The same older man from the cover photo, with white skin, full beard and moustache, and straight white hair, is on the right side of the photo, helping another older man turn over a wheelbarrow, which is placed between them, facing the camera, and is dumping its contents into a square area bounded by wooden slats. The contents of the wheelbarrow are a large volume of leaves and green branches. The older man on the left of the photo has white skin, straight white hair and moustache, and is wearing a light pink shirt, beige pants and black rubber boots. They are surrounded by bushes and low foliage. Behind them is a stained white brick wall.

Perez believes that a civic ethic will take over public spaces, such as parks and green areas, with digester bales processing organic waste produced in people’s houses (Valeria Zapata / Believe.Earth)

There are few scientific articles exploring the benefits of the digester bale. Therefore, human senses are the true reviewers of the process. “Why has our education suppressed our ability as observers?” Guillermo asks. “Those professionals who deal with waste know nothing about observation. They need a book. Well, as the indigenous people from Sierra Nevada de Santa Marta say,  ‘Mother Nature gave us knowledge and memory — and for the civilized man she brought a tiny book.’”

The lack of scientific validation, according to Guillermo, is one of the reasons why he has not received support from any authority figure in Colombia for all these years. He has, however, received support from ordinary people, by word of mouth. A year ago, one of Perez’s nieces created a profile of this initiative on Facebook and he began to make contact with people interested in the Pacas Digestoras Silva.
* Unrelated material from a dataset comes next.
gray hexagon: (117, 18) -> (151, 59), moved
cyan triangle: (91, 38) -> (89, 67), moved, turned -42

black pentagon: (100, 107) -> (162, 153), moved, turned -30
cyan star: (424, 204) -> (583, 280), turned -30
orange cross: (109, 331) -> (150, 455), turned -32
The same man from the cover photo, with white skin and full white beard and moustache, is sitting down facing the left side of the photo while displaying a worm on his left palm and sticking a machete into the ground with his right hand. He is wearing a brown cap, a blue shortsleeve t-shirt and gray pants. In front of him is a square hole dug into the earth. Around him his the ground, made of the same earth, covered by some dry leaves.

Inside the bundles live hundreds of insects, beetle larvae and earthworms that decompose waste (Valeria Zapata / Believe.Earth)

A NEVER-ENDING STORY
The first meaningful Paca project began with a partnership with the Conquistadores school, in Medellín, in 2008. From then on, Perez approached the project of  educating the public about his method with more zeal, attracting the attention of other enthusiasts of healthy organic recycling, who have taken this idea to Mexico, Spain, Argentina and Uruguay.

Guillermo did not patent his creation. “Patenting is allowing someone to explore it exclusively, and I don’t want to do this by myself. I want thousands of people to embrace this idea.” When someone takes his concept and puts it into practice, adding to the invention new techniques that work, the Pacas Digestoras is kept alive. That is the reason why this story does not have an end. “We have to finish inventing it,” he states.